Dickens Otieno is a Kenyan artist who is known for his large-scale woven sculptures using scrap metal. He was featured in the 2022 Kenyan Pavilion of the Venice Biennale.

== Career ==
Otieno studied engineering, but was unable to find work. This left him spending time around the streets of Nairobi where he discovered the work of street artists Otieno Kota and Otieno Gomba.

Otieno then went on to work with the pair from 2003 to 2009 doing street art and painting. He then branched out on his own.

With scarce resources for art materials, Otieno began experimenting with waste materials. He originally started making sculptures with bottle caps, similar to Ghanaian artist El Anatsui, before moving onto his signature style of weaving tin cans into a metal armature. Among Otieno's pieces is a school uniform made with flattened bottle caps.

Otieno's engineering background does play a role in his art, as the wire frames he creates to form the skeletons of his woven designs require a certain amount of internal engineering.

**EXTRACTED INFORMATION**

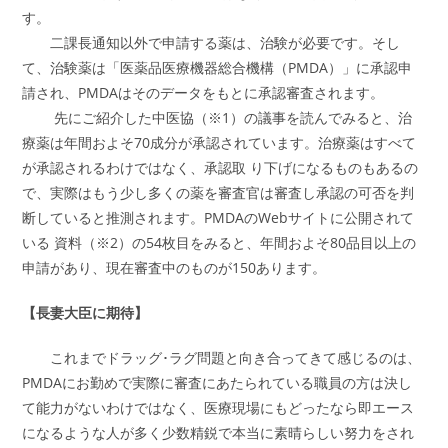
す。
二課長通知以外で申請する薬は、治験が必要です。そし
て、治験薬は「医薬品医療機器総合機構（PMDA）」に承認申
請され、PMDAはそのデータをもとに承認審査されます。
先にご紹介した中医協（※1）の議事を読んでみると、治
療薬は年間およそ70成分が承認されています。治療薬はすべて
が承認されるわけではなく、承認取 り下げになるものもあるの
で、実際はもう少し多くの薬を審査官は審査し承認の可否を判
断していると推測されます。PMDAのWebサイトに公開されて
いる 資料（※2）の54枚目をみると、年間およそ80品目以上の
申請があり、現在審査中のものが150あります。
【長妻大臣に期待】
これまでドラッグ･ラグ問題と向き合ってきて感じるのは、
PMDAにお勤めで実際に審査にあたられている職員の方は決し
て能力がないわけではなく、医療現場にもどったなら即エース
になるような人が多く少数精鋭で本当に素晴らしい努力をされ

--

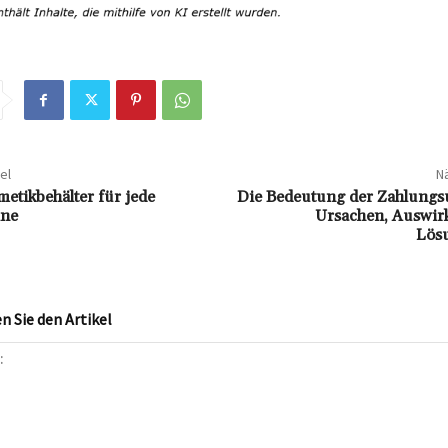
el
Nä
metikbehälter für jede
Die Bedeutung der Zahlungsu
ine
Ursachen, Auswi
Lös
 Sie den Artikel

--

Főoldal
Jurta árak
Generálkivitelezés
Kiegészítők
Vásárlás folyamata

**TASK LIST**
1: According to the text about Dickens Otieno, in which years did he work with Otieno Kota and Otieno Gomba?
2: Write the next part of the text about Dickens Otieno, starting after its final sentence.
The records have nothing to do with what is asked here.

**ANSWERS IN ORDER**
1: From 2003 to 2009.

2:
==Personal life==

Otieno is originally from a village in Migori County, Western Kenya. His mother was a tailor and father was a teacher for deaf children. His father had wanted him to be an engineer, but he ended up being inspired by his mother's work as a seamstress.

== Selected exhibitions ==
- 2022 Venice Biennale, Kenyan Pavilion
- 2021, Mtaani, Steve Turner, Los Angeles (solo)
- 2021, East African Encounters, Cromwell Place, London
- 2020, Mabati Tailor, Circle Art Gallery, Nairobi (solo)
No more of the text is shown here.